I was lucky to be Vanessa’s colleague from 2012 to 2019. For my first year, she invited me to co-teach the Immigration Justice Clinic while I got my bearings and began planning a new clinic. I quickly realized that I had the rare opportunity to work alongside a master clinical teacher—we taught the seminar together, we supervised students together, we traveled to courts and jails and prisons together, and, when chunks of the roof crashed through the clinic ceiling, we even shared a temporary “office” (really just adjoining cubicles) together. Mostly I just watched and learned, feeling inspired and more than a little intimidated by how Vanessa infused her clinical teaching with so much thought, care, and wisdom. I had never seen anything like it. I still haven’t.

But Vanessa has done more than set the highest standard for clinical legal education—she is a seemingly limitless source of strategies, readings, materials, and ideas for how best to do our work (often communicated via late-night emails in her signature font). I don’t know how I would have started my clinic at Pace without Vanessa’s help; she generously shared her encyclopedic knowledge of local politics and connected me with organizers and advocates throughout Westchester. I was a total newcomer to the area, and I’m sure that nobody would have returned my emails without her vouching for me.
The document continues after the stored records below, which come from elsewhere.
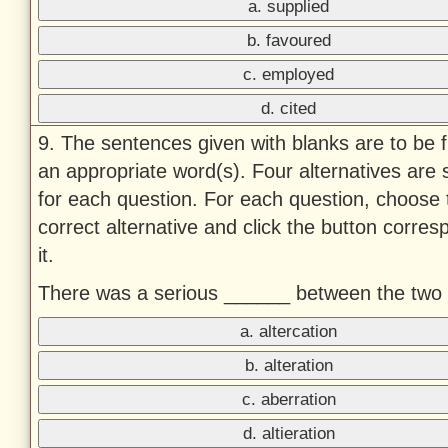
a. supplied
b. favoured
c. employed
d. cited
9. The sentences given with blanks are to be fi
an appropriate word(s). Four alternatives are
for each question. For each question, choose 
correct alternative and click the button corres
it.
There was a serious ______ between the two 
a. altercation
b. alteration
c. aberration
d. altieration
Once my clinic was up and running, I liked to think that it complemented Vanessa’s—we often worked with the same community groups (my clinic focusing on workers’ rights, hers on immigrants’ rights), and many of my favorite students would take my clinic as a 2L and then move into her clinic the following year. I knew they were in for a treat.

In the five years since I moved on to CUNY, I’ve seen how Vanessa continues to inspire and motivate everyone who knows her and her work. So many of her former students are now attorneys providing ethical, high-quality representation to their clients, doing their part to respond to the dire need for immigration legal services that Vanessa identified years ago. Her clinic, with its wide-ranging docket and up-for-anything spirit, continues under new leadership, including the aptly named Vanessa Merton Immigration Justice Fellow. And at CUNY, the law school that Vanessa helped design and build from the ground up, we remain committed to the mission that she and our other founders adopted forty years ago.

Vanessa is and always will be the model clinical teacher, colleague, and lawyer for all of us who join her in the fight for justice.